• Supplied material:
##########
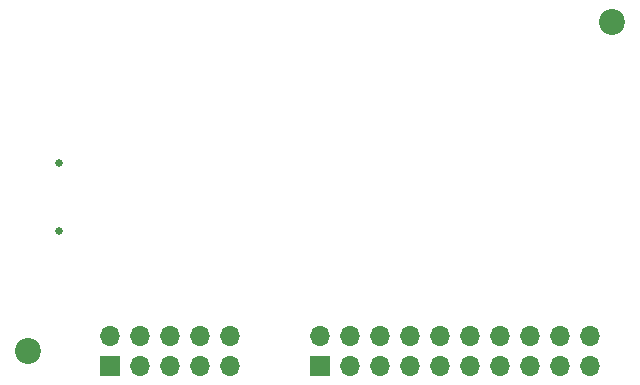
<source format=gbr>
%TF.GenerationSoftware,KiCad,Pcbnew,7.0.9*%
%TF.CreationDate,2024-02-03T21:53:44-08:00*%
%TF.ProjectId,Phorae_v1.0,50686f72-6165-45f7-9631-2e302e6b6963,rev?*%
%TF.SameCoordinates,Original*%
%TF.FileFunction,Soldermask,Bot*%
%TF.FilePolarity,Negative*%
%FSLAX46Y46*%
G04 Gerber Fmt 4.6, Leading zero omitted, Abs format (unit mm)*
G04 Created by KiCad (PCBNEW 7.0.9) date 2024-02-03 21:53:44*
%MOMM*%
%LPD*%
G01*
G04 APERTURE LIST*
%ADD10R,1.700000X1.700000*%
%ADD11O,1.700000X1.700000*%
%ADD12C,0.650000*%
%ADD13C,2.200000*%
G04 APERTURE END LIST*
D10*
%TO.C,J4*%
X68670000Y-100290000D03*
D11*
X68670000Y-97750000D03*
X71210000Y-100290000D03*
X71210000Y-97750000D03*
X73750000Y-100290000D03*
X73750000Y-97750000D03*
X76290000Y-100290000D03*
X76290000Y-97750000D03*
X78830000Y-100290000D03*
X78830000Y-97750000D03*
X81370000Y-100290000D03*
X81370000Y-97750000D03*
X83910000Y-100290000D03*
X83910000Y-97750000D03*
X86450000Y-100290000D03*
X86450000Y-97750000D03*
X88990000Y-100290000D03*
X88990000Y-97750000D03*
X91530000Y-100290000D03*
X91530000Y-97750000D03*
%TD*%
D12*
%TO.C,J1*%
X46605000Y-83110000D03*
X46605000Y-88890000D03*
%TD*%
D13*
%TO.C,H2*%
X93400000Y-71200000D03*
%TD*%
D10*
%TO.C,J3*%
X50920000Y-100290000D03*
D11*
X50920000Y-97750000D03*
X53460000Y-100290000D03*
X53460000Y-97750000D03*
X56000000Y-100290000D03*
X56000000Y-97750000D03*
X58540000Y-100290000D03*
X58540000Y-97750000D03*
X61080000Y-100290000D03*
X61080000Y-97750000D03*
%TD*%
D13*
%TO.C,H1*%
X44000000Y-99000000D03*
%TD*%
M02*

</source>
##########
• Task instructions: Type out exactly the span of lines from the one with "G04 APERTURE END LIST*" to the end of the material above, counting both end lines, and nothing else.

• Answer box:
G04 APERTURE END LIST*
D10*
%TO.C,J4*%
X68670000Y-100290000D03*
D11*
X68670000Y-97750000D03*
X71210000Y-100290000D03*
X71210000Y-97750000D03*
X73750000Y-100290000D03*
X73750000Y-97750000D03*
X76290000Y-100290000D03*
X76290000Y-97750000D03*
X78830000Y-100290000D03*
X78830000Y-97750000D03*
X81370000Y-100290000D03*
X81370000Y-97750000D03*
X83910000Y-100290000D03*
X83910000Y-97750000D03*
X86450000Y-100290000D03*
X86450000Y-97750000D03*
X88990000Y-100290000D03*
X88990000Y-97750000D03*
X91530000Y-100290000D03*
X91530000Y-97750000D03*
%TD*%
D12*
%TO.C,J1*%
X46605000Y-83110000D03*
X46605000Y-88890000D03*
%TD*%
D13*
%TO.C,H2*%
X93400000Y-71200000D03*
%TD*%
D10*
%TO.C,J3*%
X50920000Y-100290000D03*
D11*
X50920000Y-97750000D03*
X53460000Y-100290000D03*
X53460000Y-97750000D03*
X56000000Y-100290000D03*
X56000000Y-97750000D03*
X58540000Y-100290000D03*
X58540000Y-97750000D03*
X61080000Y-100290000D03*
X61080000Y-97750000D03*
%TD*%
D13*
%TO.C,H1*%
X44000000Y-99000000D03*
%TD*%
M02*

</source>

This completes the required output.